Rome on the Potomac, not the Tiber.  The East Steps.
Since those early years, the Capitol has been modified and extended many times; a reflection of the search for the ever 'more perfect Union' to which the US Constitution aspires. And its frequent reworkings have reflected the traumas of US history too.  In revenge for the burning of similar buildings in Canada, in 1814 the British burnt both the new Capitol and the White House (the latter getting its permanent name from the whitewash used to cover the smoke staining on its walls).  The Capitol's shell was rebuilt inside, and the Library of Congress (kept inside) was replaced by the purchase of Thomas Jefferson's personal book collection which he sold to pay off personal debts.
 
During the American Civil War, the Capitol then became a metaphor for what was happening to the nation.  The southern representatives and senators had departed the building and Washington DC, just as the southern states had seceded from the Union.  Parts of the building became barracks for 75,000 troops and the wounded were treated for a short time in 1862 in the Rotunda, the old House Hall, and its corridors.  In the same way, both Union and Confederate states were flooded with casualties.  The construction of the famous Capitol Dome following a fire in 1851 was already underway when the Civil War broke out.  Modelled on the double-skinned classical domes of St Paul's in London, St Isaac's in St Petersburg, and - naturally - St Peter's in Rome - building work continued through the war, leading President Lincoln to see it as sign that the Union would survive the current crisis.  He subsequently gave one of his most famous speeches, the 2nd Inaugural, on the East Front Steps in 1865, and when he was assassinated 6 weeks later, his body lay in state under the newly finished dome, beneath the part-completely fresco of The Apotheosis of Washington. 

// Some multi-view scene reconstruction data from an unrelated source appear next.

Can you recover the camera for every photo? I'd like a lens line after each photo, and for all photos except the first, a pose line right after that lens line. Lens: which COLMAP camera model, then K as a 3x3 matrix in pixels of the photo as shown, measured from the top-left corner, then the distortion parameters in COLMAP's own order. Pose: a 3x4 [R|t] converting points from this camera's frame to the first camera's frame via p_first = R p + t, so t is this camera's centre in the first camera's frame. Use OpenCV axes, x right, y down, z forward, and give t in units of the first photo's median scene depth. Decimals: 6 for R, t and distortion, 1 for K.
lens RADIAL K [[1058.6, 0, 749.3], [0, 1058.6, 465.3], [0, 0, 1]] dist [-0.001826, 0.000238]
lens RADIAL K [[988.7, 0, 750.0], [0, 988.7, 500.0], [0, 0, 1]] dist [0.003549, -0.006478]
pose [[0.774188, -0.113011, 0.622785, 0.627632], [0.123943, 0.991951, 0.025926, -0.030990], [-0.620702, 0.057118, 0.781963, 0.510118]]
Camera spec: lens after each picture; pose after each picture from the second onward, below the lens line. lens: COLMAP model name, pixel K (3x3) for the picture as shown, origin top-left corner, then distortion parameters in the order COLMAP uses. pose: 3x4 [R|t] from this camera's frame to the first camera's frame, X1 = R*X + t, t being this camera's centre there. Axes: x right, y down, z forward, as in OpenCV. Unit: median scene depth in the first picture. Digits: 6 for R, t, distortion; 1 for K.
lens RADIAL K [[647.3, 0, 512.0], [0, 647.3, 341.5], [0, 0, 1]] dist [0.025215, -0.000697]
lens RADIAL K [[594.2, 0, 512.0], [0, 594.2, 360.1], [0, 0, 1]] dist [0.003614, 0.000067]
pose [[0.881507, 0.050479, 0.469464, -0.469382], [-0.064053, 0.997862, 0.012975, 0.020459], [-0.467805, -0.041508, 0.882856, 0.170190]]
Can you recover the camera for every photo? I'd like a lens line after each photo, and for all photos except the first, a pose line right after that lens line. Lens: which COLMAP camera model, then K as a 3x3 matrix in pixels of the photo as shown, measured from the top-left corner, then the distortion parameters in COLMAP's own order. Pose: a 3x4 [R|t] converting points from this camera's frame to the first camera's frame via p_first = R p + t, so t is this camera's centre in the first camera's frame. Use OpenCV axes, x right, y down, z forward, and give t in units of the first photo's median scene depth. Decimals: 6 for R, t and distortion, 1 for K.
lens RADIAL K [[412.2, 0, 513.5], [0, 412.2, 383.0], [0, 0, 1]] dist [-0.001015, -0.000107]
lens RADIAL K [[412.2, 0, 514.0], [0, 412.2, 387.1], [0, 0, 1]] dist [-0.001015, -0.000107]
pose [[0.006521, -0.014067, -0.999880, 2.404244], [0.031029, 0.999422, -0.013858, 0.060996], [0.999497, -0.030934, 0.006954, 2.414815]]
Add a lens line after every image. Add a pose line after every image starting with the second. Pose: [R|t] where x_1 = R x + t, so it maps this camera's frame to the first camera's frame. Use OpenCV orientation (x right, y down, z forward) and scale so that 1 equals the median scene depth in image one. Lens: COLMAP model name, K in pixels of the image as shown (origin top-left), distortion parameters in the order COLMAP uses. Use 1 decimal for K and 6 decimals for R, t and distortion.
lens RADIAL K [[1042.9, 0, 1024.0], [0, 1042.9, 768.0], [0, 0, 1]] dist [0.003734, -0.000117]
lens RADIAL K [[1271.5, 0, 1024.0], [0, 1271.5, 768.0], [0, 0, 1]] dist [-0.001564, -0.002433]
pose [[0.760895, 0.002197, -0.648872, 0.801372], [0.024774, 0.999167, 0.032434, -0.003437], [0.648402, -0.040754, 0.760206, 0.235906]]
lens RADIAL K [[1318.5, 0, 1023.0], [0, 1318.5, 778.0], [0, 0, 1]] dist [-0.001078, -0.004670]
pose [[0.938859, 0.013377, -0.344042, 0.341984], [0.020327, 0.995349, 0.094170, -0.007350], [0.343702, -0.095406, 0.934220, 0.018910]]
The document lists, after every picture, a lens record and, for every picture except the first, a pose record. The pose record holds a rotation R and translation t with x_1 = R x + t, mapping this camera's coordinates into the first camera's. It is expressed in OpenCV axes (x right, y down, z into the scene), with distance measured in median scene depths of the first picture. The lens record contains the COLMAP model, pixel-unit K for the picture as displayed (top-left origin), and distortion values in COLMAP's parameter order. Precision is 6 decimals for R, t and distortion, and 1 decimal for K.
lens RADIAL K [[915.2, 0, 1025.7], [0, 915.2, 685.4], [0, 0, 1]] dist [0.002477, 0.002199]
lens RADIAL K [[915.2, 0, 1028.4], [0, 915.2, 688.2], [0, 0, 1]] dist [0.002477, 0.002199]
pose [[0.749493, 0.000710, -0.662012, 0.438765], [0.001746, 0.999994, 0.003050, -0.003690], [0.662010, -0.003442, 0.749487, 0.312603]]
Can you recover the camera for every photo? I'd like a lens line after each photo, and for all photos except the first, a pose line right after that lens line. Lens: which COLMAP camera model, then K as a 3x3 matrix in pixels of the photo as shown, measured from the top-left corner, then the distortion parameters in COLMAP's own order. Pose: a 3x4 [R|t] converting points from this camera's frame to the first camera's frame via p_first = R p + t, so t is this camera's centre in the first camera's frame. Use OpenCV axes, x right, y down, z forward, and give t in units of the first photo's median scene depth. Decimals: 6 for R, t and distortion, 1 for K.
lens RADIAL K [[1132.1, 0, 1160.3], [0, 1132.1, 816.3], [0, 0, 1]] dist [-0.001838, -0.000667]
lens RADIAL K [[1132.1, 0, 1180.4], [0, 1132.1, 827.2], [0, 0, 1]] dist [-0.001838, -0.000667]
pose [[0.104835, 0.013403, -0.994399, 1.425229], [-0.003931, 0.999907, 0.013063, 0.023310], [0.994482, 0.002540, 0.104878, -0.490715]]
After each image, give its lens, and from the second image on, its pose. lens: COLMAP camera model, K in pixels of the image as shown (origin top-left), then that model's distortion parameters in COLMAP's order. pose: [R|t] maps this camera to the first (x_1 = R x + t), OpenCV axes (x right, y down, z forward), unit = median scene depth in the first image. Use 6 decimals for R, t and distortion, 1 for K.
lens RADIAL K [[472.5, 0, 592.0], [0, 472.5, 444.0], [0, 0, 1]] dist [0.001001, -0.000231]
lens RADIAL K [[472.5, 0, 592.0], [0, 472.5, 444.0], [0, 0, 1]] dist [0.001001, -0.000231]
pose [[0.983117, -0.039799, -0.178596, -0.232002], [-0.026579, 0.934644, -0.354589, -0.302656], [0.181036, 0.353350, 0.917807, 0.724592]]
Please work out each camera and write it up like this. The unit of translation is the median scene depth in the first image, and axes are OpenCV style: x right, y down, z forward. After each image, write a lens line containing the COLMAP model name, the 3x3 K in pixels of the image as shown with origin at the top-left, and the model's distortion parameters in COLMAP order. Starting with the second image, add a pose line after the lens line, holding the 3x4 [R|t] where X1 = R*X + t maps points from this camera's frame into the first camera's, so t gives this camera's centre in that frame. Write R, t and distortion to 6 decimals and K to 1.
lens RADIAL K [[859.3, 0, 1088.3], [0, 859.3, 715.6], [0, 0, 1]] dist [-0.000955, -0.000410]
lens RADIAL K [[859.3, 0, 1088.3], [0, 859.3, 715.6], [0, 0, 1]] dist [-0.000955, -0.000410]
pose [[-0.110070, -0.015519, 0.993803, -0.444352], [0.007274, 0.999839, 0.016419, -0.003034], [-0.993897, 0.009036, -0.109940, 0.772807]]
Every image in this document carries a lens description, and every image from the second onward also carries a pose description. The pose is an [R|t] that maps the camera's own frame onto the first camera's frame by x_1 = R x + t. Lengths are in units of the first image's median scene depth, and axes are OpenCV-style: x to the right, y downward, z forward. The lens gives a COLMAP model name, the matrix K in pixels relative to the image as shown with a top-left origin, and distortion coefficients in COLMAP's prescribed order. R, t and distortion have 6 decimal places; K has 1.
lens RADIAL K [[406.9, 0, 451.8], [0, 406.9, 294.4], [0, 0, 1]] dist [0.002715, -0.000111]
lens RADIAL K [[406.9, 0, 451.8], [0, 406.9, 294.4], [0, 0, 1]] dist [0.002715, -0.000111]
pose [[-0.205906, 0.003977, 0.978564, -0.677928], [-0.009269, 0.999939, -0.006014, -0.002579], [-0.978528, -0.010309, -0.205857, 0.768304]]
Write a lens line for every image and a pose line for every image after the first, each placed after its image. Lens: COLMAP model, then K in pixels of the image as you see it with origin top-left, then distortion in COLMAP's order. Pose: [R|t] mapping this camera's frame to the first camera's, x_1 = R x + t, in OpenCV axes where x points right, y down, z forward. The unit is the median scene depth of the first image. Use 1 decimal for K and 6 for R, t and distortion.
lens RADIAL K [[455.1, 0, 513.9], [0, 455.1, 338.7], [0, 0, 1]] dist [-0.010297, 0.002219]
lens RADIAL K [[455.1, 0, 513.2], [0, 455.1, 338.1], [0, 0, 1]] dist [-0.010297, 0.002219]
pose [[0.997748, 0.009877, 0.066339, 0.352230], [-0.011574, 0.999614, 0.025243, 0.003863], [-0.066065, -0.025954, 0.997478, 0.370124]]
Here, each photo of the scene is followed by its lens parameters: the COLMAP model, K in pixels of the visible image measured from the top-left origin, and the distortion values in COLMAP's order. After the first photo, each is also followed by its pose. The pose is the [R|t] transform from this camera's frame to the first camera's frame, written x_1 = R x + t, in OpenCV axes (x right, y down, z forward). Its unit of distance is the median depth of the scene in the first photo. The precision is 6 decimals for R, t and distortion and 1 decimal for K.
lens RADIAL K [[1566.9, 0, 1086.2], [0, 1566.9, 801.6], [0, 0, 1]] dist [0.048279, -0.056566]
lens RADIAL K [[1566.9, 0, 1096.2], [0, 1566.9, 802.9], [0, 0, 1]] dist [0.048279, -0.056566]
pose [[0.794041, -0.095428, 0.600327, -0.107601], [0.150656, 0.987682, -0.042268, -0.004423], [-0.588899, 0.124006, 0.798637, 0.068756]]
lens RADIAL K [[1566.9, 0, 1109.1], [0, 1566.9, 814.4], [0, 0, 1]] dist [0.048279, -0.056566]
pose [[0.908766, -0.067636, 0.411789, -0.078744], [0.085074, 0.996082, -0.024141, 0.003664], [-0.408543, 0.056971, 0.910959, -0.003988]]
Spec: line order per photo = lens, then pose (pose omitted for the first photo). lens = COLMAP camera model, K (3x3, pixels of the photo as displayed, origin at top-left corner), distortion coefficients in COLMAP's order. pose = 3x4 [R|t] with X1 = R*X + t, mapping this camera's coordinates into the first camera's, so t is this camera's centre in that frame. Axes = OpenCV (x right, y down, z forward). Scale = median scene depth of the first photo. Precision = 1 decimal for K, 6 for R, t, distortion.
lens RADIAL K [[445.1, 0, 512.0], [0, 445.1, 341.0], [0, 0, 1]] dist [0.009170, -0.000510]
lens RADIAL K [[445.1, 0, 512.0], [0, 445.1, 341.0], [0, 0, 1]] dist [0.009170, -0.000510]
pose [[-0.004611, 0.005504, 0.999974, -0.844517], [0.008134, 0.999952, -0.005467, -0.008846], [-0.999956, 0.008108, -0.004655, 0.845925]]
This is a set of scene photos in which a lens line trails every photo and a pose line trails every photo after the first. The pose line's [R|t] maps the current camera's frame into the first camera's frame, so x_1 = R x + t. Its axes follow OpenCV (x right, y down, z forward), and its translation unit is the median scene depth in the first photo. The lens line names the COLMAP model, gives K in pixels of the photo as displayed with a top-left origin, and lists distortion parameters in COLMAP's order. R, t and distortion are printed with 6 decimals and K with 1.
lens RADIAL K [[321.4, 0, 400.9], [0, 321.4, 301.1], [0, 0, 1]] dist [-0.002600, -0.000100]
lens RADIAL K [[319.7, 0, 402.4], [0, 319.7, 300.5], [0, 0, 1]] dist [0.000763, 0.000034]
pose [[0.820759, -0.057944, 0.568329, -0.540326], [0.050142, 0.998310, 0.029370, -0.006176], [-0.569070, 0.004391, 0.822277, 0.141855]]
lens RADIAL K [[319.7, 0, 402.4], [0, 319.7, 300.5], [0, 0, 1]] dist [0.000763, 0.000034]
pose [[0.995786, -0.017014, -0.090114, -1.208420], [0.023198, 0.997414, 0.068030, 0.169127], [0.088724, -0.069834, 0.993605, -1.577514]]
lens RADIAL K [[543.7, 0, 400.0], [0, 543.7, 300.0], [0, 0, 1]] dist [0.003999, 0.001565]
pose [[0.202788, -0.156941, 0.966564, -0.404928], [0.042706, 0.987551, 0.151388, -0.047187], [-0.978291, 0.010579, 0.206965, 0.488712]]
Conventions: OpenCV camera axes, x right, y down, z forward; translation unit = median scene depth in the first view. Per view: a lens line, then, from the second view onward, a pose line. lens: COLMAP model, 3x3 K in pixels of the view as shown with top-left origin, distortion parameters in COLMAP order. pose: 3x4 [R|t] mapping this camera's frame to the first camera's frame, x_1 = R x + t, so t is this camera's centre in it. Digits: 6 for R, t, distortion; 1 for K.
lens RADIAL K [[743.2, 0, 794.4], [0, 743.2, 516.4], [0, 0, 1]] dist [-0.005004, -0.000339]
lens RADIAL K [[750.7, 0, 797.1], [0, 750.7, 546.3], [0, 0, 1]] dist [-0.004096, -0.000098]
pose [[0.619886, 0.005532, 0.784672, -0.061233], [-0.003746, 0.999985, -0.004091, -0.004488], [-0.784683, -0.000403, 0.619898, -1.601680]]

But there was, of course, a deep irony in the creation of this secular temple to democracy.  All men did not have the right to life, liberty and the pursuit of happiness in the United States at the time of its construction.  Enslaved African-Americans built the original Capitol, and an enslaved craftsman called Philip Reid oversaw the bronze casting of the great Statue of Freedom (designed in Rome in plaster and shipped over the Atlantic for casting) on top of its dome in the mid 19th century.  He was emancipated in 1862, and so was a free man by the time the Statue was placed on top of the Dome.  In belated recognition of these forgotten people, the huge central space of the new Capitol Visitor Centre, completed in 2007, beneath the building and welcoming millions from around the world every year, was named the "Emancipation Hall" in a long-delayed acknowledgment of the enslaved labourers' contribution.